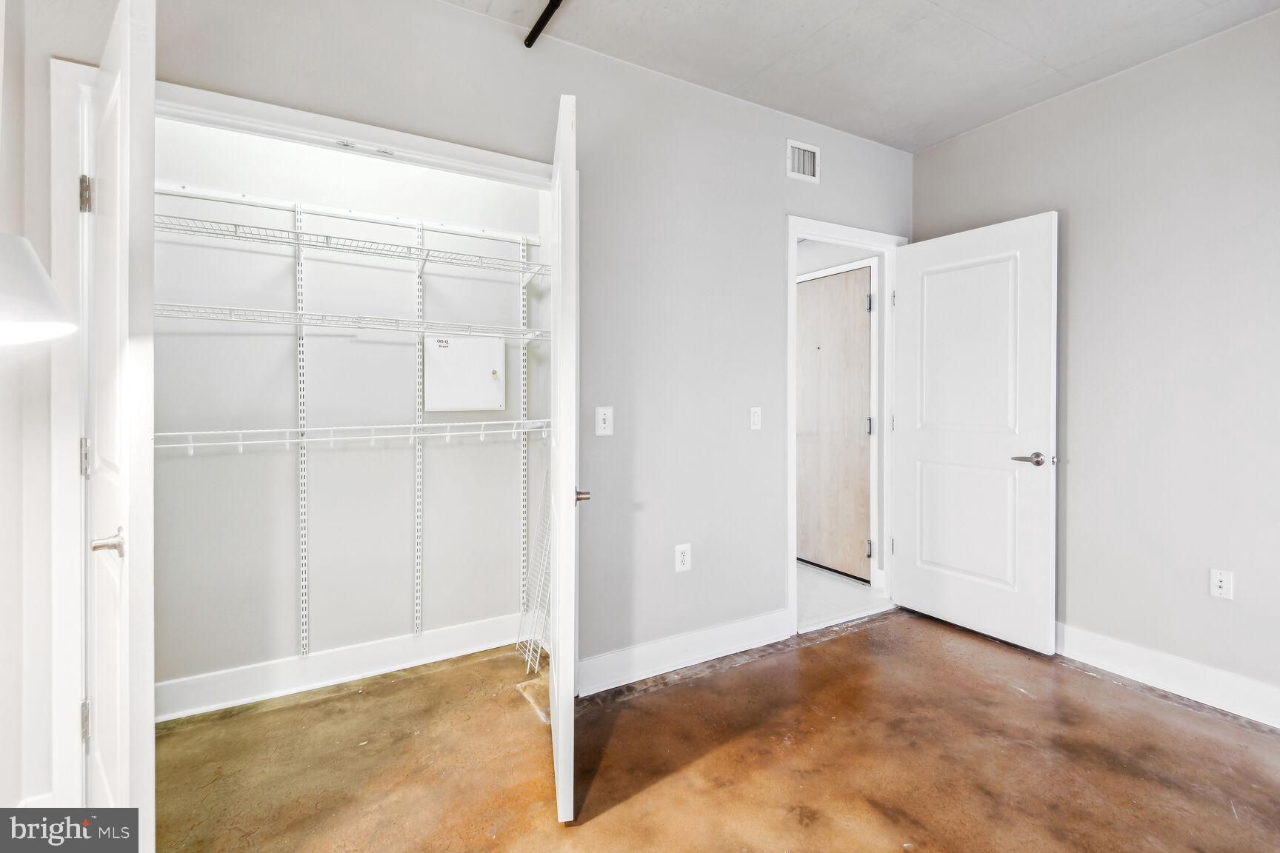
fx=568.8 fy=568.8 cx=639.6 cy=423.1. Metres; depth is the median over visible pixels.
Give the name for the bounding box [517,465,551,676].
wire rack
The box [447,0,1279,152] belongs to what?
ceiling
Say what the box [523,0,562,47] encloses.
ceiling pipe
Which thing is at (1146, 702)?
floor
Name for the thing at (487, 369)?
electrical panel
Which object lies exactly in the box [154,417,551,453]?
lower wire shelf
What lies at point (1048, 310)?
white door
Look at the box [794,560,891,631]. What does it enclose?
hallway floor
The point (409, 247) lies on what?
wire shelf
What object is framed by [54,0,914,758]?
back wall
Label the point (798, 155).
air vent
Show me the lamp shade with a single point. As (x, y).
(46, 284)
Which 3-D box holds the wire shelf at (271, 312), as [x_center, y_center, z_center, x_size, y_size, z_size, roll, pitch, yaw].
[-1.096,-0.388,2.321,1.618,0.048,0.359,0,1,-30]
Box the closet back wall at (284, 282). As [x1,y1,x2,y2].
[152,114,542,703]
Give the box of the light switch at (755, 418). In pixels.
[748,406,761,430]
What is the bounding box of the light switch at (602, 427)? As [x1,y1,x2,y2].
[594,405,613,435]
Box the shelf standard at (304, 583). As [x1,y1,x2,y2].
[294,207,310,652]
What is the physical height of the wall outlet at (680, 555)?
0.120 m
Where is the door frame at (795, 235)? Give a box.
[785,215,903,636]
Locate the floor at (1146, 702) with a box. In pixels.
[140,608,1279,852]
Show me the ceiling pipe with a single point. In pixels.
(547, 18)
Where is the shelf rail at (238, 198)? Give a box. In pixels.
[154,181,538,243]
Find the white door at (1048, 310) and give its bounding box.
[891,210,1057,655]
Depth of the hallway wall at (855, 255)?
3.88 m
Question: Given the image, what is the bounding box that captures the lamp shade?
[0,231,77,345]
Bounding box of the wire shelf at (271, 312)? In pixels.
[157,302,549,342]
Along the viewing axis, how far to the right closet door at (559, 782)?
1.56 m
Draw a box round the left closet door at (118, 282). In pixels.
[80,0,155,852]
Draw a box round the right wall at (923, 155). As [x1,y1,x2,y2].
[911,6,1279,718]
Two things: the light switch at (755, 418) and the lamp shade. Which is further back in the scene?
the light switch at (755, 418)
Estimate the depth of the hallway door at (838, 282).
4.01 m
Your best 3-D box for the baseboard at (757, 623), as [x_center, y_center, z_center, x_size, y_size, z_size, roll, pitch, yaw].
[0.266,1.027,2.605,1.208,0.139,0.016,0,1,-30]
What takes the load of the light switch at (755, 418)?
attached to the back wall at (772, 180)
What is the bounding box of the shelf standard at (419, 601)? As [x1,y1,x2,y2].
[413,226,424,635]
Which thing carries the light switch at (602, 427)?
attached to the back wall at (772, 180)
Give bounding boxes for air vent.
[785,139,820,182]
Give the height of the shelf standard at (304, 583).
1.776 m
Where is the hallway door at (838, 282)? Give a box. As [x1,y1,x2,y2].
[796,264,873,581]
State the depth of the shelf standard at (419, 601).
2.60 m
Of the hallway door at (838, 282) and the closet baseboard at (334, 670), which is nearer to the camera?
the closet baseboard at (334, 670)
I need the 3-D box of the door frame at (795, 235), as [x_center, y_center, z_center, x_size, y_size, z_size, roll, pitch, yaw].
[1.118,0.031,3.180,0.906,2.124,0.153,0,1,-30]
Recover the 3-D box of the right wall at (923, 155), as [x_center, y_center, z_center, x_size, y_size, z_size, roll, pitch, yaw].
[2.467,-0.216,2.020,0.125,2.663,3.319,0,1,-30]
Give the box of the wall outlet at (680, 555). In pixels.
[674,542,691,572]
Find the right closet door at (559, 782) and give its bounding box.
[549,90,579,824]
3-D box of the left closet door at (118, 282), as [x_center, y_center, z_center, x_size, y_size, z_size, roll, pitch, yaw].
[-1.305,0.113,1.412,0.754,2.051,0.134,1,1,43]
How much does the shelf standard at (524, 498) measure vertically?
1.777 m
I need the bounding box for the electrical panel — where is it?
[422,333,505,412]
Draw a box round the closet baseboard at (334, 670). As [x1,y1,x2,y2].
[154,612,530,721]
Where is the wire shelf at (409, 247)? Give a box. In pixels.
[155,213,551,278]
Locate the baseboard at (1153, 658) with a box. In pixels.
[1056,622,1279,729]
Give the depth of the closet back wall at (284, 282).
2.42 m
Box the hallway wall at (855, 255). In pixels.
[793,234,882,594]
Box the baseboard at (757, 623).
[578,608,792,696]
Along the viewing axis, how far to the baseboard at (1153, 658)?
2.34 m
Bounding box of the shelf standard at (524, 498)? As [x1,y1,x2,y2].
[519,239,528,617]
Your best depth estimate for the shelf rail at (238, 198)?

★ ★ ★ ★ ★ ★ ★

Write out each entry exactly, images excluded.

fx=568.8 fy=568.8 cx=639.6 cy=423.1. Metres; depth is the median over visible pixels.
Give the name for the bounding box [517,465,551,676].
wire rack
The box [447,0,1279,152] belongs to what?
ceiling
Say what the box [523,0,562,47] encloses.
ceiling pipe
Which thing is at (1146, 702)?
floor
Name for the thing at (487, 369)?
electrical panel
Which object lies exactly in the box [154,417,551,453]?
lower wire shelf
What lies at point (1048, 310)?
white door
Look at the box [794,560,891,631]. What does it enclose?
hallway floor
The point (409, 247) lies on what?
wire shelf
What object is framed by [54,0,914,758]?
back wall
Label the point (798, 155).
air vent
Show me the lamp shade with a single point. As (x, y).
(46, 284)
Which 3-D box holds the wire shelf at (271, 312), as [x_center, y_center, z_center, x_size, y_size, z_size, roll, pitch, yaw].
[-1.096,-0.388,2.321,1.618,0.048,0.359,0,1,-30]
Box the closet back wall at (284, 282). As [x1,y1,x2,y2].
[152,114,542,703]
Give the box of the light switch at (755, 418). In pixels.
[748,406,761,430]
What is the bounding box of the light switch at (602, 427)? As [x1,y1,x2,y2].
[594,405,613,435]
Box the shelf standard at (304, 583). As [x1,y1,x2,y2].
[294,207,310,652]
What is the physical height of the wall outlet at (680, 555)?
0.120 m
Where is the door frame at (795, 235)? Give a box.
[785,215,903,636]
Locate the floor at (1146, 702) with a box. In pixels.
[140,608,1279,852]
Show me the ceiling pipe with a single point. In pixels.
(547, 18)
Where is the shelf rail at (238, 198)? Give a box. In pixels.
[154,181,538,243]
Find the white door at (1048, 310) and give its bounding box.
[891,210,1057,655]
Depth of the hallway wall at (855, 255)?
3.88 m
Question: Given the image, what is the bounding box that captures the lamp shade?
[0,231,77,345]
Bounding box of the wire shelf at (271, 312)? In pixels.
[157,302,549,342]
Along the viewing axis, how far to the right closet door at (559, 782)?
1.56 m
Draw a box round the left closet door at (118, 282). In pixels.
[80,0,155,852]
Draw a box round the right wall at (923, 155). As [x1,y1,x2,y2].
[911,6,1279,718]
Two things: the light switch at (755, 418) and the lamp shade. Which is further back in the scene?
the light switch at (755, 418)
Estimate the depth of the hallway door at (838, 282).
4.01 m
Your best 3-D box for the baseboard at (757, 623), as [x_center, y_center, z_center, x_size, y_size, z_size, roll, pitch, yaw].
[0.266,1.027,2.605,1.208,0.139,0.016,0,1,-30]
What takes the load of the light switch at (755, 418)?
attached to the back wall at (772, 180)
What is the bounding box of the shelf standard at (419, 601)? As [x1,y1,x2,y2].
[413,226,424,635]
Which thing carries the light switch at (602, 427)?
attached to the back wall at (772, 180)
Give bounding boxes for air vent.
[785,139,820,182]
Give the height of the shelf standard at (304, 583).
1.776 m
Where is the hallway door at (838, 282)? Give a box. As [x1,y1,x2,y2].
[796,264,873,581]
State the depth of the shelf standard at (419, 601).
2.60 m
Of the hallway door at (838, 282) and the closet baseboard at (334, 670), which is nearer to the camera?
the closet baseboard at (334, 670)
I need the 3-D box of the door frame at (795, 235), as [x_center, y_center, z_center, x_size, y_size, z_size, roll, pitch, yaw].
[1.118,0.031,3.180,0.906,2.124,0.153,0,1,-30]
Recover the 3-D box of the right wall at (923, 155), as [x_center, y_center, z_center, x_size, y_size, z_size, roll, pitch, yaw].
[2.467,-0.216,2.020,0.125,2.663,3.319,0,1,-30]
Give the box of the wall outlet at (680, 555). In pixels.
[674,542,691,572]
Find the right closet door at (559, 782) and give its bounding box.
[549,90,579,824]
3-D box of the left closet door at (118, 282), as [x_center, y_center, z_center, x_size, y_size, z_size, roll, pitch, yaw].
[-1.305,0.113,1.412,0.754,2.051,0.134,1,1,43]
How much does the shelf standard at (524, 498) measure vertically?
1.777 m
I need the bounding box for the electrical panel — where is it?
[422,333,505,412]
Draw a box round the closet baseboard at (334, 670). As [x1,y1,x2,y2].
[154,612,530,721]
Where is the wire shelf at (409, 247)? Give a box. In pixels.
[155,213,551,278]
Locate the baseboard at (1153, 658) with a box. In pixels.
[1056,622,1279,729]
Give the depth of the closet back wall at (284, 282).
2.42 m
Box the hallway wall at (855, 255). In pixels.
[793,234,882,594]
Box the baseboard at (757, 623).
[578,608,792,696]
Along the viewing axis, how far to the baseboard at (1153, 658)?
2.34 m
Bounding box of the shelf standard at (524, 498)? As [x1,y1,x2,y2].
[519,239,528,617]
Your best depth estimate for the shelf rail at (238, 198)?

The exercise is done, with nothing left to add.